Rozdział 7

311 23 3
                                    

VIVIAN

Wchodzę do przyciemnianego samochodu, właściwie na drżących nogach, co rusz zerkając na faceta, który dopiero po chwili zamyka za mną drzwi i wsiada na miejsce pasażera obok siedzącego z boku kierowcy.

Dopiero kiedy kiwa głową mężczyźnie, ten rusza, zerkając wcześniej w lusterko.

Jedziemy w całkowitej ciszy. Co rusz otwieram usta, aby coś powiedzieć, ale kiedy już z moich ust ma paść jakieś słowo, gula gardle nie za bardzo mi na to pozwala.

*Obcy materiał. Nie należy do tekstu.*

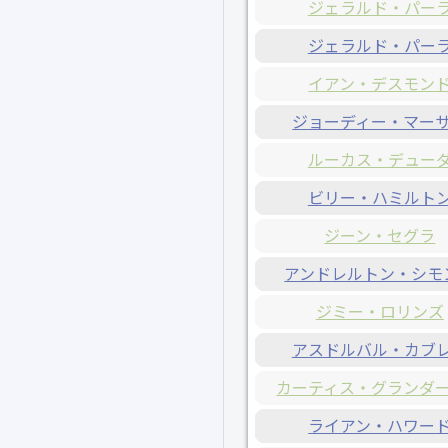
ジェラルド・パー
ジェラルド・パー
イアン・デスモン
ジョーディー・マー
ルーカス・デュー
ビリー・ハミルト
ジーン・セグラ
アンドレルトン・シモ
ジミー・ロリンズ
アスドルバル・カブ
カーティス・グランダ
ライアン・ハワー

Jestem tak strasznie przerażona, że nie potrafię się nawet ruszyć.

- Dokąd jedziemy?

Kiedy tylko wypowiadam te słowa, obaj faceci jednocześnie spoglądają na mnie w lusterku, a następnie wymieniają się głupkowatym spojrzeniem, żeby po chwili totalnie mnie zlać.

- Nie jesteście zbyt rozmowni. - próbuje dalej. - Powtórzę pytanie. Dokąd mnie zabieracie?

- Posłuchaj, laleczko. - w końcu odpowiedzi udziela jeden z mięśniaków. Odwraca się do mnie i mierzy mnie pełnym złości, wściekłości oraz podminowania spojrzeniem. - Jeśli za chwile się nie zamkniesz, to gorzko tego pożałujesz, rozumiesz?

Patrzę na niego całkowicie wytrącona z równowagi. Strach i lęk, który czułam jeszcze kilka chwil temu, zastępuje miejsce podminowaniu i wkurwieniu.

Co za chamski i bezczelny typ. Zapytałam spokojnie, gdzie jedziemy i nawet z grzeczności wypadałoby odpowiedzieć na moje proste pytanie. Ale nie... Facet wyjechał z jakąś głupią groźbą, której pewnie i tak nie spełni, ponieważ jego szef sprałby go na kwaśne jabłko.

I w ogóle, o co ta cala spina? Przecież nie zapytałam ,,jak dolecieć na księżyc?"

Wzdycham ciężko i zostawiam to pytanie mimo uszu.

Pewnie znając moje głupie szczęście, mięśniak poskarżyłby się swojemu szefowi i dopiero wtedy miałabym przejebane.

- Rozumiem.

Po kilkunastu minutach docieramy na miejsce.

Ale kiedy jeden z mężczyzn, który kilka chwil wcześniej mi groził, na siłę wypycha mnie z tylnego siedzenia i ciągnie za ramię, zwyczajnie nie wytrzymuje.

- Puść mnie, ty pieprzony dupku. - wyrywam mu się. Na początku moje próby uwolnienia się są dość chaotyczne i bezmyślne, ale kiedy facet bezczelnie się szczerzy, lustrując moje ciało jak jakieś jebane trofeum, uderzam go kolanem w jaja. Wtedy momentalnie mnie puszcza i łapie się rękami za klejnoty, sycząc z bólu.

- Ty suko. - syczy przez zaciśnięte zęby, zbliżając się w moim kierunku z jebanym mordem w oczach. - Pożałujesz tego.

- Zostaw ją Max.

Kiedy tylko słyszę te słowa, moja wściekłość jedynie przybiera na sile. Zaciskam, pięści tak mocno, że aż czuje napływ bólu.

Dopiero po chwili spoglądam w kierunku Christiana, który zmierza w naszym kierunku, z rekami w kieszeni materiałowych czarnych spodni. Ma podwiniętą koszule w tym samym kolorze, a na dłoni sporej wielkości tatuaż. Niestety z tej odległości nie jestem w stanie powiedzieć, co przedstawia.